What this exercise asks |
1 – Reproduce the part of the sky burial account between "Vimeo below is" and "was so thin.", inclusive, without changing any wording.
2 – Carry on the sky burial account, beginning right after its final sentence.

Excerpted passage |
--*--
Sky Burial

Vimeo below is a better video

https://vimeo.com/41732543

open vimeo above

I was standing in the cadaver lab, working over the dead man and slicing and dicing his arm. I was perfecting taking the radial nerve out and dissecting other tissue before suturing it back together.  At some point I realized how special the person was that donated his body to science, in effect letting me cut him to pieces and then trying to put him back together.  I tried to figure out how he died:  gun shot, cancer or old age.  I think it was cancer because the arm was so thin.

Ok So I said a prayer of thanksgiving and then proceeded to chop him up and that took me back to my memories of the “SKY BURIAL” below

                 Arden and I had attempted to ride our bikes around the world and by the time we got to Nepal we were trekking up the Kalikondaki River Valley, well past the Annapurna circuit.  One of things we had wanted to see was a very spiritual function the “SKY  BURIAL”.  We as humans have some special functions we celebrate:  birth, (puberty- or coming of age), marriage, and then death.  So the sky burial celebrates and deals with death.  For the western person, especially 25 years ago, the SKY BURIAL was unheard of, but it is of significant importance.  In the west, we usually have a what could be a long ordeal celebrating a persons death.  It can include: wakes, embalming, casket, viewing, burial service and then remembrances in a party function.  This can take well over a week to happen depending on the religion. Now, more frequently, the person is cremated (burned) with the ashes saved in an urn.

In Buddhism and on the Thirteen plateau the burial must happen immediately because there are no freezer or functions to preserve the body.  So without much wood for fuel, the sky burial becomes very important and in my opinion it is the most ecologically favorable way to dispose of a body.
--*--
Data provided |
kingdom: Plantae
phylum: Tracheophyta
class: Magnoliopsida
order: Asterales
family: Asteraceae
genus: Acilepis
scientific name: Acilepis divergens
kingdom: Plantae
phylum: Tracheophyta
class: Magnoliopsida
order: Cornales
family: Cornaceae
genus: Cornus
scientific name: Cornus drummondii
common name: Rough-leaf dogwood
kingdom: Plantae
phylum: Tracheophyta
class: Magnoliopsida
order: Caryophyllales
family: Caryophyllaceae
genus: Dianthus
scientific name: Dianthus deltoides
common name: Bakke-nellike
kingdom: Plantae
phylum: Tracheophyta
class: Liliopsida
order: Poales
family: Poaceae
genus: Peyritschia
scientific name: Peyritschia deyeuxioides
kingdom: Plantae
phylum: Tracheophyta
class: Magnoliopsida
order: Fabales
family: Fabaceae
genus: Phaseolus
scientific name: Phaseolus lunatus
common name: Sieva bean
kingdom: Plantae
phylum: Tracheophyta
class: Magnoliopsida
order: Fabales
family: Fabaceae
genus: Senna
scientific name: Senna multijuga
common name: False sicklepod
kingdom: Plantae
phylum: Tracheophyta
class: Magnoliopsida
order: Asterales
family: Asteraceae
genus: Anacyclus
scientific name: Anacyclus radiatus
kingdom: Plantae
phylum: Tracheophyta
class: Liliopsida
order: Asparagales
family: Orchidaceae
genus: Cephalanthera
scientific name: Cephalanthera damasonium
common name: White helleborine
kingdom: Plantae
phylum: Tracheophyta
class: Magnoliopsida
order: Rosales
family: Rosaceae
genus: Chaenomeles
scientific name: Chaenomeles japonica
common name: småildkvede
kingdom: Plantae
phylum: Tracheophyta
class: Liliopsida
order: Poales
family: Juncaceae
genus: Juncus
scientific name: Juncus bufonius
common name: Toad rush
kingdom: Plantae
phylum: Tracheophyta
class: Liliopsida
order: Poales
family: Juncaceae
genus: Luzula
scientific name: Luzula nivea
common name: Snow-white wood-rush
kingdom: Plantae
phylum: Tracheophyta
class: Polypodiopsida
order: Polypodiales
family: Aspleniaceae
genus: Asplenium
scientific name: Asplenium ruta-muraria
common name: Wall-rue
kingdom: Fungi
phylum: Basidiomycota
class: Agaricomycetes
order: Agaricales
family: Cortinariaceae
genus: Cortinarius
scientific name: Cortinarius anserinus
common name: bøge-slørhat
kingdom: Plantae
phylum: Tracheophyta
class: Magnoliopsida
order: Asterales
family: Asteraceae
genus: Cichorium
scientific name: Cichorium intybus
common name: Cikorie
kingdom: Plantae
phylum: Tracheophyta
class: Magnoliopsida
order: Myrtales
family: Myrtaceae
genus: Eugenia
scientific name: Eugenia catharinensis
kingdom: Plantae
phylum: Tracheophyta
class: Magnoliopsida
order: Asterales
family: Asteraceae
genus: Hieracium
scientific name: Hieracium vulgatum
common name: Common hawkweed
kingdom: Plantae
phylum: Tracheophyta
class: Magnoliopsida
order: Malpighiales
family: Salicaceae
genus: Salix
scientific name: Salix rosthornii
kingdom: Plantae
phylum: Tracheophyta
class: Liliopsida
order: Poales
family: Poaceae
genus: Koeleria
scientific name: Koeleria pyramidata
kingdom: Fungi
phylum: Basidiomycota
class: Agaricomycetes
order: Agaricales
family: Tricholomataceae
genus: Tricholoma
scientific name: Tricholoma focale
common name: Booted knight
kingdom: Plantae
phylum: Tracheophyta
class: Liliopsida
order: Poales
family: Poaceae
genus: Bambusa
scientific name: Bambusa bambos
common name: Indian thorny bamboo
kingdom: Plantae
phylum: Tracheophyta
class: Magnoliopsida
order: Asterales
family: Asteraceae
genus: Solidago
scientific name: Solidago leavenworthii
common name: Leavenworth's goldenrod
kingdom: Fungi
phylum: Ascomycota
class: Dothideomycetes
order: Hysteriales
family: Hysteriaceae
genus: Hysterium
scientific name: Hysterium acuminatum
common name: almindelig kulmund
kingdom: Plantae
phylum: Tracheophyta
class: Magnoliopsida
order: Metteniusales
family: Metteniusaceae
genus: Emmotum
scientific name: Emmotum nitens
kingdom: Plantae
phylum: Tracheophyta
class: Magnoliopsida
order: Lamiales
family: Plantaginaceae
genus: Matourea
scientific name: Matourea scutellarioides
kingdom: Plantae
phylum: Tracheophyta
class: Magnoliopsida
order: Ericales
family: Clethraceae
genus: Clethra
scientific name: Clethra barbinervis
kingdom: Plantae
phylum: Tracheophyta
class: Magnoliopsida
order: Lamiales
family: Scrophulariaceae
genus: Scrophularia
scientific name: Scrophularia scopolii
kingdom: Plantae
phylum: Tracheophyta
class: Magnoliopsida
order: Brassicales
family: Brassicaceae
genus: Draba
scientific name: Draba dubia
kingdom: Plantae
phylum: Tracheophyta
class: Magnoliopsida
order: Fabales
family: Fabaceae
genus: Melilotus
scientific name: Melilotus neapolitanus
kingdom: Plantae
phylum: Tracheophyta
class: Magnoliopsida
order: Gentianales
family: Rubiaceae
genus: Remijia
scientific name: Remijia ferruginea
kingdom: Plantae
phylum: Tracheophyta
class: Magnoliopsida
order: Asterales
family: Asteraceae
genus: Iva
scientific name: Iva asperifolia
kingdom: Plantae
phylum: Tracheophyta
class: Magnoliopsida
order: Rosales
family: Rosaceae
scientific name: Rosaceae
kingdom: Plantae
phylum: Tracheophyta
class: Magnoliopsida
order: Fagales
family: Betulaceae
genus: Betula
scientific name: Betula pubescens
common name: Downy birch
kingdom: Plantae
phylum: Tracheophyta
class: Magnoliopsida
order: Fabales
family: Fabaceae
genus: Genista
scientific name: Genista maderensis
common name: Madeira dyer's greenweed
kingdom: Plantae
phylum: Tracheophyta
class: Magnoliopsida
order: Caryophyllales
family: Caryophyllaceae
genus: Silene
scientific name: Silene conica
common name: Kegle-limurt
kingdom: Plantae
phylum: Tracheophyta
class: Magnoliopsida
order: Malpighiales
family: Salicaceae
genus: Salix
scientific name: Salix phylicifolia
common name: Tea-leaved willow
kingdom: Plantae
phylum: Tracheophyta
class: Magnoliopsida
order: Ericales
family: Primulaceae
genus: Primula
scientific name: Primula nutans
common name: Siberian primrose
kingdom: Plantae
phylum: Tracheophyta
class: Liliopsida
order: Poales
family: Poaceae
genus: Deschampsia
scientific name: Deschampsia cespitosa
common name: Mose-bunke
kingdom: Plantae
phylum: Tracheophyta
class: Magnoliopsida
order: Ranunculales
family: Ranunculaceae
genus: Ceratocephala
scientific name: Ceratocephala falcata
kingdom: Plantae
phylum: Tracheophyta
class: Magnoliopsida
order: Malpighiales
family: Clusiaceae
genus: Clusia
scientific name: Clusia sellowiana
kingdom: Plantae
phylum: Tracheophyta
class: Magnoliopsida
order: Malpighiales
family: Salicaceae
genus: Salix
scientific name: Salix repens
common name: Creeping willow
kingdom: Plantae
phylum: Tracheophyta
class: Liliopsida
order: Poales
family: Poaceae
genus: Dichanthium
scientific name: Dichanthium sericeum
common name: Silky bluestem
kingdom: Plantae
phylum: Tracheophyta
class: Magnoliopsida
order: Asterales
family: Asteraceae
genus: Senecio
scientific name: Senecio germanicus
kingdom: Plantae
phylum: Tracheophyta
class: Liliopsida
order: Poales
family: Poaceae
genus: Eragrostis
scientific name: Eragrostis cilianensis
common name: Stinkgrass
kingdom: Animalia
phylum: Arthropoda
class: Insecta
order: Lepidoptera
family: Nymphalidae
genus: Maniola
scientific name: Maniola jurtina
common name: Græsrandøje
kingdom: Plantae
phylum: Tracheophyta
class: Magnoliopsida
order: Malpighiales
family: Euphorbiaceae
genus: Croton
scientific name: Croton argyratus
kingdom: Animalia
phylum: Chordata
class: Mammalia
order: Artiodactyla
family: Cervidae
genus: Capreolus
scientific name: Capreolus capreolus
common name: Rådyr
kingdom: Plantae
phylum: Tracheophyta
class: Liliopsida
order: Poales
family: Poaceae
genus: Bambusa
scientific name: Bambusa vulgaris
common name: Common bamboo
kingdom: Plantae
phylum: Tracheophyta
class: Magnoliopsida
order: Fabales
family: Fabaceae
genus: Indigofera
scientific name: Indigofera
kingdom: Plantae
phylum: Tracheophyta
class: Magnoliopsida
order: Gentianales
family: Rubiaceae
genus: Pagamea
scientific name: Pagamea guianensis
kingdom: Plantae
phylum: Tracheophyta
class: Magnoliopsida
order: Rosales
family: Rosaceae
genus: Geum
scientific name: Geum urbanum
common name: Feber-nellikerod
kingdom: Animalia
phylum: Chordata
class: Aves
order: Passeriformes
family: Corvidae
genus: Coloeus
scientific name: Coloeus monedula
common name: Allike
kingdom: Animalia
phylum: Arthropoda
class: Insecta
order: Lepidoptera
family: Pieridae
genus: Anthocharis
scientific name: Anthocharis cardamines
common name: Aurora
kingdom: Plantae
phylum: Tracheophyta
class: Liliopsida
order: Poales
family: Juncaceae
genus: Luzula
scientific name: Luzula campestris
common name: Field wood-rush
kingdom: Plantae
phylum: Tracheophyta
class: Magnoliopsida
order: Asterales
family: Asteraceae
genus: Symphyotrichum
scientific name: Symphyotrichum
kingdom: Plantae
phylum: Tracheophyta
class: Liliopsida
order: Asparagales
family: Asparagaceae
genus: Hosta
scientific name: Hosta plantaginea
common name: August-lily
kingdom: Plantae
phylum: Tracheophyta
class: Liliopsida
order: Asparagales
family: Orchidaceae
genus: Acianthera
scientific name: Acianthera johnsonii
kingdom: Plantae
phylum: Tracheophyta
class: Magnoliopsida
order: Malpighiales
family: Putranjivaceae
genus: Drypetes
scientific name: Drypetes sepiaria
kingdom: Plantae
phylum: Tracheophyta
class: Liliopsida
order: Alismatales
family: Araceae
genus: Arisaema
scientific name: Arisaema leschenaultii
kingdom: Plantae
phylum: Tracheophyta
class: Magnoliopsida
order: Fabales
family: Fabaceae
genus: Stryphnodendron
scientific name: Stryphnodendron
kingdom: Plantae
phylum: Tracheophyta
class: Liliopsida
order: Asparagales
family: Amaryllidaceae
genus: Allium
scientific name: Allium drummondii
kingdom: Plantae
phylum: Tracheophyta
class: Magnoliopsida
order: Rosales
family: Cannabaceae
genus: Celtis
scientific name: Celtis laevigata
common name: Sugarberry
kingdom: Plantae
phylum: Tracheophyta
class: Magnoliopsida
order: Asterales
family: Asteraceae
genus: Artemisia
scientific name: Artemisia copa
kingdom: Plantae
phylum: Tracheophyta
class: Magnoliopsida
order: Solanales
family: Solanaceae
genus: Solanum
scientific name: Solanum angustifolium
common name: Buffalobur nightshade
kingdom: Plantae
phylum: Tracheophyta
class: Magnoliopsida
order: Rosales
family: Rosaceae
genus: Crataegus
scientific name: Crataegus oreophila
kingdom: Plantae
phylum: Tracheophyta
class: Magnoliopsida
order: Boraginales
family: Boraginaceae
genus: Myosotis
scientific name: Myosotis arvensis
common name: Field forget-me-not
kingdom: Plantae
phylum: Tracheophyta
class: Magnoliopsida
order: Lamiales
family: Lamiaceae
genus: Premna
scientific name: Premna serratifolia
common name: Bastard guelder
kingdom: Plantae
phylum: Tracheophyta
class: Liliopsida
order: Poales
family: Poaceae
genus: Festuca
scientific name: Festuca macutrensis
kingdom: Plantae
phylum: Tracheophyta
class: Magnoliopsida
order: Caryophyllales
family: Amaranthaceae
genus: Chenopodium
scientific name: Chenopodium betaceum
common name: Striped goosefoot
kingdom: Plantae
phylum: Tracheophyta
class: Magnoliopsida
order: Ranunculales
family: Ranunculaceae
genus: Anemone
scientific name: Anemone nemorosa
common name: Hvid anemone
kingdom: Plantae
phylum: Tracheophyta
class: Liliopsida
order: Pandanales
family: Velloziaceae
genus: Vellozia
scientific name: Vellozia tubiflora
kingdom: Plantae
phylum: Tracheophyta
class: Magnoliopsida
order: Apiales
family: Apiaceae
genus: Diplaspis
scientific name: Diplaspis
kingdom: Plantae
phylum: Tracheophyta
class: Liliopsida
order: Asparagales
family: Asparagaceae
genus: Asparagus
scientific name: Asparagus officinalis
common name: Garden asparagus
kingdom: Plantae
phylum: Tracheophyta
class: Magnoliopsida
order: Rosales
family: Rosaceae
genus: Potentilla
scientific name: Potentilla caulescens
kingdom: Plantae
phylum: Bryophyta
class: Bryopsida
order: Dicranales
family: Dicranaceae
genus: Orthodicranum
--*--
Task-by-task outputs |
1 –
Vimeo below is a better video

https://vimeo.com/41732543

open vimeo above

I was standing in the cadaver lab, working over the dead man and slicing and dicing his arm. I was perfecting taking the radial nerve out and dissecting other tissue before suturing it back together.  At some point I realized how special the person was that donated his body to science, in effect letting me cut him to pieces and then trying to put him back together.  I tried to figure out how he died:  gun shot, cancer or old age.  I think it was cancer because the arm was so thin.

2 –
             So Arden and I tried so hard to witness a “SKY BURIAL” on the Tibetan Plateau in Northern Nepal but unfortunately we never got to see it due to a very bad disease I picked up.  But we did see a film about the process at the English Embassy. The Sky Burial is religious, holy and is not gruesome.  Monks take the body while drinking Chang and then proceed to chop it up in a sacred spot where huge black vultures come and feast on the parts.  The monks chop and saw the body to manageable sizes for the wonderful birds and these mighty beasts carry the parts away as food for their families.  The head is saved until last and then the holy monks break open the skull, allowing the spirit to be released and the circle of life is complete.
This is an amazing religious experience.  I have asked Arden to preform a sky burial for me in my back yard.  Could you imagine a fox running down Seminary with my arm in its mouth with the wedding ring still on the finger of my arm –  now that would be a stopper.          Honestly this is the most efficient, ecological and environmentally friendly way to dispose of bodies.